My story, while unfortunate, really opened my eyes to these gaps in the system and I knew I was not the only one that had gone through such hardships. I knew I had to speak up and find others going through the same struggles. The Africa Diabetes Alliance was started in February of 2018 and has since discovered and assisted at least eight young adults with T1D get off oral Type 2 medication and access insulin, educated 113 individuals with Type 1 diabetes and at least 300 individuals with Type 2 diabetes. We are providing children and young adults with diabetes medical alert bracelets and identification tags for emergencies, we have held two major diabetes education events that have received rave reviews from participants, carried out research into patients’ experience with diabetes and we advocate for Type 1s at the annual Diabetes Scientific Conference hosted by the Uganda Diabetes Association. While diabetes education is currently not a recognized profession or part of the diabetes care interventions, the results that we are seeing are proof that it should be an integral part of our patient care model. Being a patient and seeing other patients that have found transformative benefits through the program, both personally and professionally, and seeing patients take the initiative to advocate for it, gives us hope that it will be adopted with time.

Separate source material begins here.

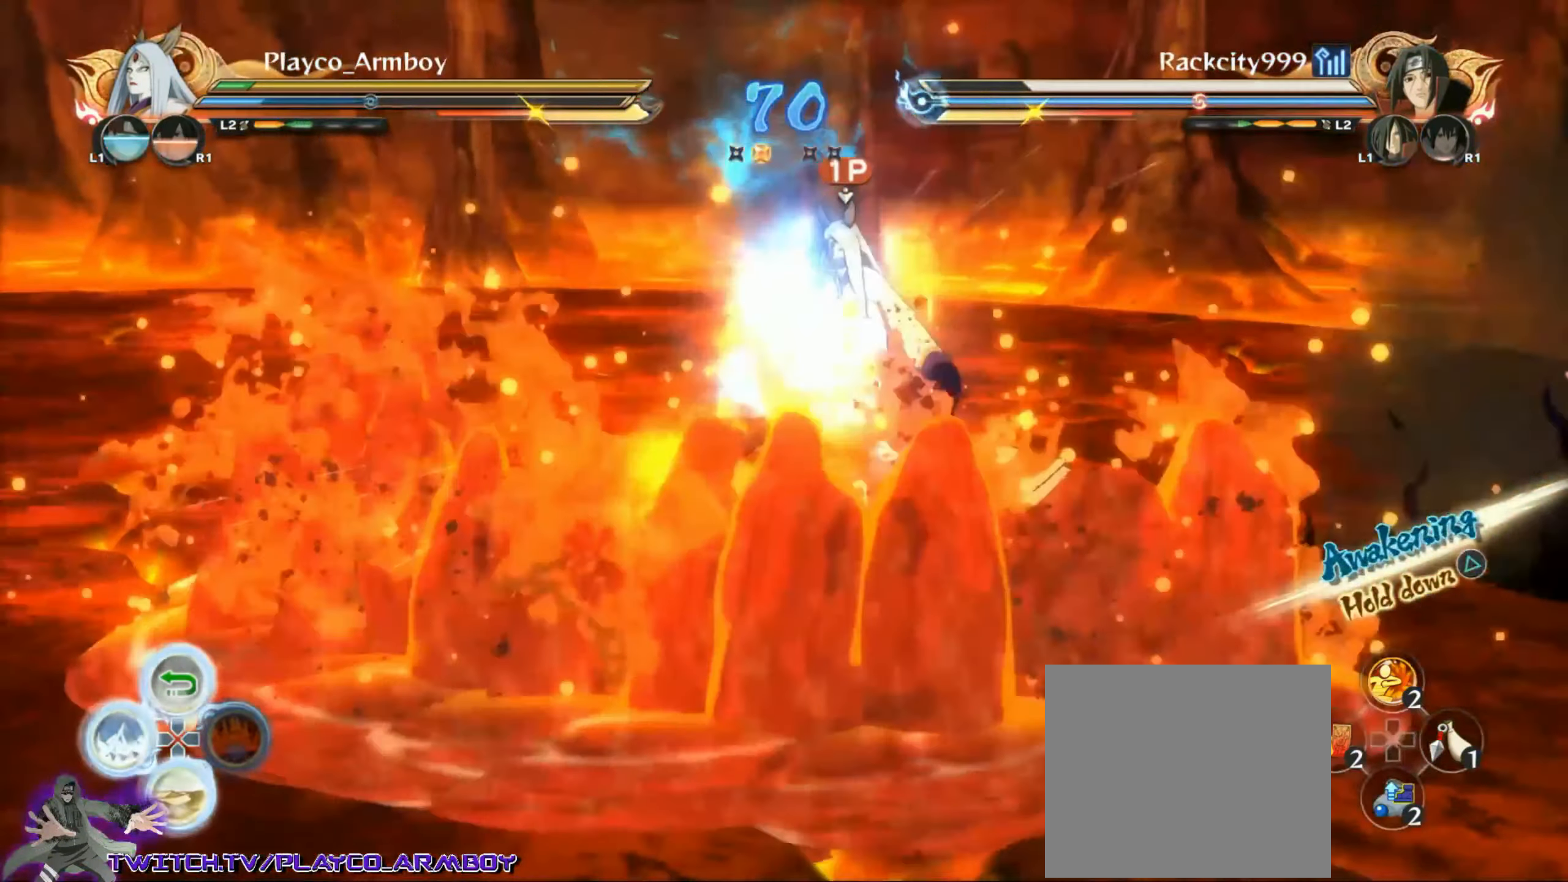
{"buttons": [], "left_stick": "center", "right_stick": "center", "events": [[17, "CROSS", "up"], [67, "R2", "down"], [167, "R2", "up"], [183, "left_stick", "down-left"], [267, "CIRCLE", "down"], [283, "left_stick", "center"], [283, "right_stick", "left"], [317, "CIRCLE", "up"], [383, "CIRCLE", "down"], [433, "CIRCLE", "up"], [467, "right_stick", "center"]]}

In the future, we plan to support children and young adults with T1D from disadvantaged backgrounds to access formal education and vocational training so that they can take care of themselves long-term. We also hope to get funding to go out into the various communities to educate the people about diabetes and help reduce the bulk of misinformation that puts many of us in danger. We want to give people living with diabetes a choice in improving their care, management, health and quality of life by providing books, information pamphlets and training sessions to empower more Type 1s to improve their management, health and quality of life. We want to show others that it can be done with adequate education, knowledge and support. Africa Diabetes Alliance is also grooming more Type 1s to be leaders in this space and advocate more for themselves and their fellow patients because we are stronger together. We also realize that Type 2 patients are also struggling just as much and we are working on including Type 2 education programs. We realize that just having someone to look up to can be a powerful motivator to improve one’s health so we are striving to make diabetes visible in a positive, empowering, inspiring way and hopefully make it better for all who will be diagnosed in the future. We have a long way to go to improve services and diabetes care in our country but we are hopeful that our voices and activities will make large strides in accelerating the pace.
Africa Diabetes Alliance to me means that we, as people living with diabetes in Uganda and Africa at large, get a choice, and a voice, in determining our health, what we want for ourselves, how far we can go, and how much we can do. We are disarming diabetes daily.